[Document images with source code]
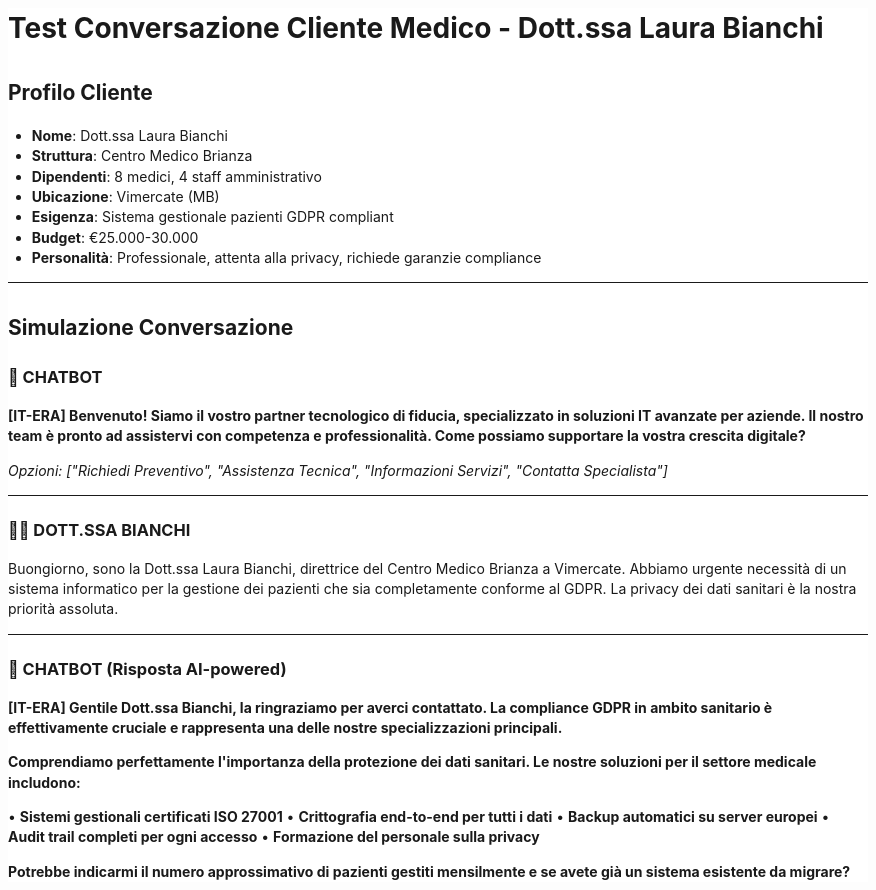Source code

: # Test Conversazione Cliente Medico - Dott.ssa Laura Bianchi

## Profilo Cliente
- **Nome**: Dott.ssa Laura Bianchi
- **Struttura**: Centro Medico Brianza
- **Dipendenti**: 8 medici, 4 staff amministrativo
- **Ubicazione**: Vimercate (MB)
- **Esigenza**: Sistema gestionale pazienti GDPR compliant
- **Budget**: €25.000-30.000
- **Personalità**: Professionale, attenta alla privacy, richiede garanzie compliance

---

## Simulazione Conversazione

### 🤖 CHATBOT
**[IT-ERA] Benvenuto! Siamo il vostro partner tecnologico di fiducia, specializzato in soluzioni IT avanzate per aziende. Il nostro team è pronto ad assistervi con competenza e professionalità. Come possiamo supportare la vostra crescita digitale?**

*Opzioni: ["Richiedi Preventivo", "Assistenza Tecnica", "Informazioni Servizi", "Contatta Specialista"]*

---

### 👩‍⚕️ DOTT.SSA BIANCHI
Buongiorno, sono la Dott.ssa Laura Bianchi, direttrice del Centro Medico Brianza a Vimercate. Abbiamo urgente necessità di un sistema informatico per la gestione dei pazienti che sia completamente conforme al GDPR. La privacy dei dati sanitari è la nostra priorità assoluta.

---

### 🤖 CHATBOT (Risposta AI-powered)
**[IT-ERA] Gentile Dott.ssa Bianchi, la ringraziamo per averci contattato. La compliance GDPR in ambito sanitario è effettivamente cruciale e rappresenta una delle nostre specializzazioni principali.**

**Comprendiamo perfettamente l'importanza della protezione dei dati sanitari. Le nostre soluzioni per il settore medicale includono:**

• **Sistemi gestionali certificati ISO 27001**
• **Crittografia end-to-end per tutti i dati**
• **Backup automatici su server europei**
• **Audit trail completi per ogni accesso**
• **Formazione del personale sulla privacy**

**Potrebbe indicarmi il numero approssimativo di pazienti gestiti mensilmente e se avete già un sistema esistente da migrare?**
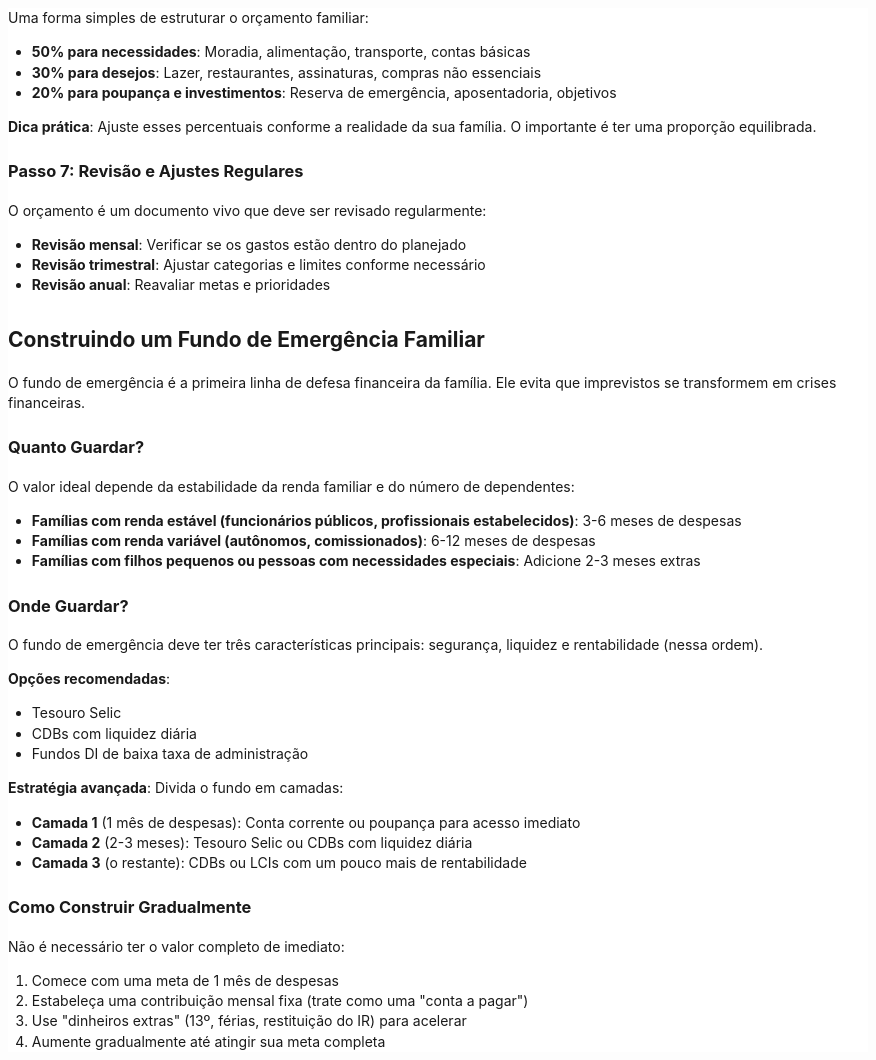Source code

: Uma forma simples de estruturar o orçamento familiar:

- **50% para necessidades**: Moradia, alimentação, transporte, contas básicas
- **30% para desejos**: Lazer, restaurantes, assinaturas, compras não essenciais
- **20% para poupança e investimentos**: Reserva de emergência, aposentadoria, objetivos

**Dica prática**: Ajuste esses percentuais conforme a realidade da sua família. O importante é ter uma proporção equilibrada.

### Passo 7: Revisão e Ajustes Regulares

O orçamento é um documento vivo que deve ser revisado regularmente:

- **Revisão mensal**: Verificar se os gastos estão dentro do planejado
- **Revisão trimestral**: Ajustar categorias e limites conforme necessário
- **Revisão anual**: Reavaliar metas e prioridades

## Construindo um Fundo de Emergência Familiar

O fundo de emergência é a primeira linha de defesa financeira da família. Ele evita que imprevistos se transformem em crises financeiras.

### Quanto Guardar?

O valor ideal depende da estabilidade da renda familiar e do número de dependentes:

- **Famílias com renda estável (funcionários públicos, profissionais estabelecidos)**: 3-6 meses de despesas
- **Famílias com renda variável (autônomos, comissionados)**: 6-12 meses de despesas
- **Famílias com filhos pequenos ou pessoas com necessidades especiais**: Adicione 2-3 meses extras

### Onde Guardar?

O fundo de emergência deve ter três características principais: segurança, liquidez e rentabilidade (nessa ordem).

**Opções recomendadas**:
- Tesouro Selic
- CDBs com liquidez diária
- Fundos DI de baixa taxa de administração

**Estratégia avançada**: Divida o fundo em camadas:
- **Camada 1** (1 mês de despesas): Conta corrente ou poupança para acesso imediato
- **Camada 2** (2-3 meses): Tesouro Selic ou CDBs com liquidez diária
- **Camada 3** (o restante): CDBs ou LCIs com um pouco mais de rentabilidade

### Como Construir Gradualmente

Não é necessário ter o valor completo de imediato:

1. Comece com uma meta de 1 mês de despesas
2. Estabeleça uma contribuição mensal fixa (trate como uma "conta a pagar")
3. Use "dinheiros extras" (13º, férias, restituição do IR) para acelerar
4. Aumente gradualmente até atingir sua meta completa
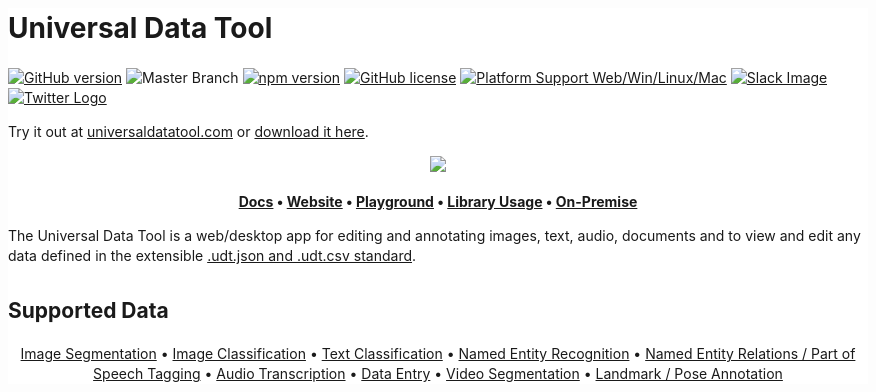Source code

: # Universal Data Tool

[![GitHub version](https://badge.fury.io/gh/UniversalDataTool%2Funiversal-data-tool.svg)](https://badge.fury.io/gh/UniversalDataTool%2Funiversal-data-tool)
![Master Branch](https://github.com/UniversalDataTool/universal-data-tool/workflows/Test/badge.svg)
[![npm version](https://badge.fury.io/js/universal-data-tool.svg)](https://badge.fury.io/js/universal-data-tool)
[![GitHub license](https://img.shields.io/github/license/UniversalDataTool/universal-data-tool)](https://github.com/UniversalDataTool/universal-data-tool/blob/master/LICENSE)
[![Platform Support Web/Win/Linux/Mac](https://img.shields.io/badge/platforms-Web%20Windows%20Linux%20Mac-blueviolet)](https://github.com/UniversalDataTool/universal-data-tool/releases)
[![Slack Image](https://img.shields.io/badge/slack-Universal%20Data%20Tool-blue.svg?logo=slack)](https://join.slack.com/t/universaldatatool/shared_invite/zt-d8teykwi-iOSOUfxugKR~M4AJN6VL3g)
[![Twitter Logo](https://img.shields.io/twitter/follow/UniversalDataTl?style=social)](https://twitter.com/UniversalDataTl)

Try it out at [universaldatatool.com](https://universaldatatool.com) or [download it here](https://github.com/UniversalDataTool/universal-data-tool/releases).

<p align="center">
  <img src="https://user-images.githubusercontent.com/1910070/91648687-729a3b80-ea38-11ea-92f2-7ce94ae04da6.gif">
</p>

<p align="center">
  <b>
  <a href="https://docs.universaldatatool.com">Docs</a> • <a href="https://universaldatatool.com">Website</a> • <a href="https://udt.dev">Playground</a> • <a href="https://docs.universaldatatool.com/integrate-with-any-web-page/integrate-with-the-javascript-library">Library Usage</a> • <a href="https://docs.universaldatatool.com/running-on-premise">On-Premise</a>
  </b>
</p>

The Universal Data Tool is a web/desktop app for editing and annotating images, text, audio, documents and to view and edit any data defined in the extensible [.udt.json and .udt.csv standard](https://github.com/UniversalDataTool/udt-format).

## Supported Data

<p align="center">
    <a href="https://docs.universaldatatool.com/building-and-labeling-datasets/image-segmentation">Image Segmentation</a> • 
    <a href="https://docs.universaldatatool.com/building-and-labeling-datasets/image-classification">Image Classification</a> • 
    <a href="https://docs.universaldatatool.com/building-and-labeling-datasets/text-classification">Text Classification</a> • 
    <a href="https://docs.universaldatatool.com/building-and-labeling-datasets/named-entity-recognition">Named Entity Recognition</a> • 
    <a href="https://docs.universaldatatool.com/building-and-labeling-datasets/entity-relations-part-of-speech-tagging">Named Entity Relations / Part of Speech Tagging</a> • 
    <a href="https://docs.universaldatatool.com/building-and-labeling-datasets/audio-transcription">Audio Transcription</a> • 
    <a href="https://docs.universaldatatool.com/building-and-labeling-datasets/data-entry">Data Entry</a> • 
    <a href="https://docs.universaldatatool.com/building-and-labeling-datasets/video-segmentation">Video Segmentation</a> • 
    <a href="https://docs.universaldatatool.com/building-and-labeling-datasets/landmark-annotation">Landmark / Pose Annotation</a>
</p>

ABOUT THIS EXERCISE
Without the pictures, return the records above exactly as given.

EXERCISE RESPONSE
Source code

: # Test Conversazione Cliente Medico - Dott.ssa Laura Bianchi

## Profilo Cliente
- **Nome**: Dott.ssa Laura Bianchi
- **Struttura**: Centro Medico Brianza
- **Dipendenti**: 8 medici, 4 staff amministrativo
- **Ubicazione**: Vimercate (MB)
- **Esigenza**: Sistema gestionale pazienti GDPR compliant
- **Budget**: €25.000-30.000
- **Personalità**: Professionale, attenta alla privacy, richiede garanzie compliance

---

## Simulazione Conversazione

### 🤖 CHATBOT
**[IT-ERA] Benvenuto! Siamo il vostro partner tecnologico di fiducia, specializzato in soluzioni IT avanzate per aziende. Il nostro team è pronto ad assistervi con competenza e professionalità. Come possiamo supportare la vostra crescita digitale?**

*Opzioni: ["Richiedi Preventivo", "Assistenza Tecnica", "Informazioni Servizi", "Contatta Specialista"]*

---

### 👩‍⚕️ DOTT.SSA BIANCHI
Buongiorno, sono la Dott.ssa Laura Bianchi, direttrice del Centro Medico Brianza a Vimercate. Abbiamo urgente necessità di un sistema informatico per la gestione dei pazienti che sia completamente conforme al GDPR. La privacy dei dati sanitari è la nostra priorità assoluta.

---

### 🤖 CHATBOT (Risposta AI-powered)
**[IT-ERA] Gentile Dott.ssa Bianchi, la ringraziamo per averci contattato. La compliance GDPR in ambito sanitario è effettivamente cruciale e rappresenta una delle nostre specializzazioni principali.**

**Comprendiamo perfettamente l'importanza della protezione dei dati sanitari. Le nostre soluzioni per il settore medicale includono:**

• **Sistemi gestionali certificati ISO 27001**
• **Crittografia end-to-end per tutti i dati**
• **Backup automatici su server europei**
• **Audit trail completi per ogni accesso**
• **Formazione del personale sulla privacy**

**Potrebbe indicarmi il numero approssimativo di pazienti gestiti mensilmente e se avete già un sistema esistente da migrare?**
Source code

: Uma forma simples de estruturar o orçamento familiar:

- **50% para necessidades**: Moradia, alimentação, transporte, contas básicas
- **30% para desejos**: Lazer, restaurantes, assinaturas, compras não essenciais
- **20% para poupança e investimentos**: Reserva de emergência, aposentadoria, objetivos

**Dica prática**: Ajuste esses percentuais conforme a realidade da sua família. O importante é ter uma proporção equilibrada.

### Passo 7: Revisão e Ajustes Regulares

O orçamento é um documento vivo que deve ser revisado regularmente:

- **Revisão mensal**: Verificar se os gastos estão dentro do planejado
- **Revisão trimestral**: Ajustar categorias e limites conforme necessário
- **Revisão anual**: Reavaliar metas e prioridades

## Construindo um Fundo de Emergência Familiar

O fundo de emergência é a primeira linha de defesa financeira da família. Ele evita que imprevistos se transformem em crises financeiras.

### Quanto Guardar?

O valor ideal depende da estabilidade da renda familiar e do número de dependentes:

- **Famílias com renda estável (funcionários públicos, profissionais estabelecidos)**: 3-6 meses de despesas
- **Famílias com renda variável (autônomos, comissionados)**: 6-12 meses de despesas
- **Famílias com filhos pequenos ou pessoas com necessidades especiais**: Adicione 2-3 meses extras

### Onde Guardar?

O fundo de emergência deve ter três características principais: segurança, liquidez e rentabilidade (nessa ordem).

**Opções recomendadas**:
- Tesouro Selic
- CDBs com liquidez diária
- Fundos DI de baixa taxa de administração

**Estratégia avançada**: Divida o fundo em camadas:
- **Camada 1** (1 mês de despesas): Conta corrente ou poupança para acesso imediato
- **Camada 2** (2-3 meses): Tesouro Selic ou CDBs com liquidez diária
- **Camada 3** (o restante): CDBs ou LCIs com um pouco mais de rentabilidade

### Como Construir Gradualmente

Não é necessário ter o valor completo de imediato:

1. Comece com uma meta de 1 mês de despesas
2. Estabeleça uma contribuição mensal fixa (trate como uma "conta a pagar")
3. Use "dinheiros extras" (13º, férias, restituição do IR) para acelerar
4. Aumente gradualmente até atingir sua meta completa
Source code

: # Universal Data Tool

[![GitHub version](https://badge.fury.io/gh/UniversalDataTool%2Funiversal-data-tool.svg)](https://badge.fury.io/gh/UniversalDataTool%2Funiversal-data-tool)
![Master Branch](https://github.com/UniversalDataTool/universal-data-tool/workflows/Test/badge.svg)
[![npm version](https://badge.fury.io/js/universal-data-tool.svg)](https://badge.fury.io/js/universal-data-tool)
[![GitHub license](https://img.shields.io/github/license/UniversalDataTool/universal-data-tool)](https://github.com/UniversalDataTool/universal-data-tool/blob/master/LICENSE)
[![Platform Support Web/Win/Linux/Mac](https://img.shields.io/badge/platforms-Web%20Windows%20Linux%20Mac-blueviolet)](https://github.com/UniversalDataTool/universal-data-tool/releases)
[![Slack Image](https://img.shields.io/badge/slack-Universal%20Data%20Tool-blue.svg?logo=slack)](https://join.slack.com/t/universaldatatool/shared_invite/zt-d8teykwi-iOSOUfxugKR~M4AJN6VL3g)
[![Twitter Logo](https://img.shields.io/twitter/follow/UniversalDataTl?style=social)](https://twitter.com/UniversalDataTl)

Try it out at [universaldatatool.com](https://universaldatatool.com) or [download it here](https://github.com/UniversalDataTool/universal-data-tool/releases).

<p align="center">
  <img src="https://user-images.githubusercontent.com/1910070/91648687-729a3b80-ea38-11ea-92f2-7ce94ae04da6.gif">
</p>

<p align="center">
  <b>
  <a href="https://docs.universaldatatool.com">Docs</a> • <a href="https://universaldatatool.com">Website</a> • <a href="https://udt.dev">Playground</a> • <a href="https://docs.universaldatatool.com/integrate-with-any-web-page/integrate-with-the-javascript-library">Library Usage</a> • <a href="https://docs.universaldatatool.com/running-on-premise">On-Premise</a>
  </b>
</p>

The Universal Data Tool is a web/desktop app for editing and annotating images, text, audio, documents and to view and edit any data defined in the extensible [.udt.json and .udt.csv standard](https://github.com/UniversalDataTool/udt-format).

## Supported Data

<p align="center">
    <a href="https://docs.universaldatatool.com/building-and-labeling-datasets/image-segmentation">Image Segmentation</a> • 
    <a href="https://docs.universaldatatool.com/building-and-labeling-datasets/image-classification">Image Classification</a> • 
    <a href="https://docs.universaldatatool.com/building-and-labeling-datasets/text-classification">Text Classification</a> • 
    <a href="https://docs.universaldatatool.com/building-and-labeling-datasets/named-entity-recognition">Named Entity Recognition</a> • 
    <a href="https://docs.universaldatatool.com/building-and-labeling-datasets/entity-relations-part-of-speech-tagging">Named Entity Relations / Part of Speech Tagging</a> • 
    <a href="https://docs.universaldatatool.com/building-and-labeling-datasets/audio-transcription">Audio Transcription</a> • 
    <a href="https://docs.universaldatatool.com/building-and-labeling-datasets/data-entry">Data Entry</a> • 
    <a href="https://docs.universaldatatool.com/building-and-labeling-datasets/video-segmentation">Video Segmentation</a> • 
    <a href="https://docs.universaldatatool.com/building-and-labeling-datasets/landmark-annotation">Landmark / Pose Annotation</a>
</p>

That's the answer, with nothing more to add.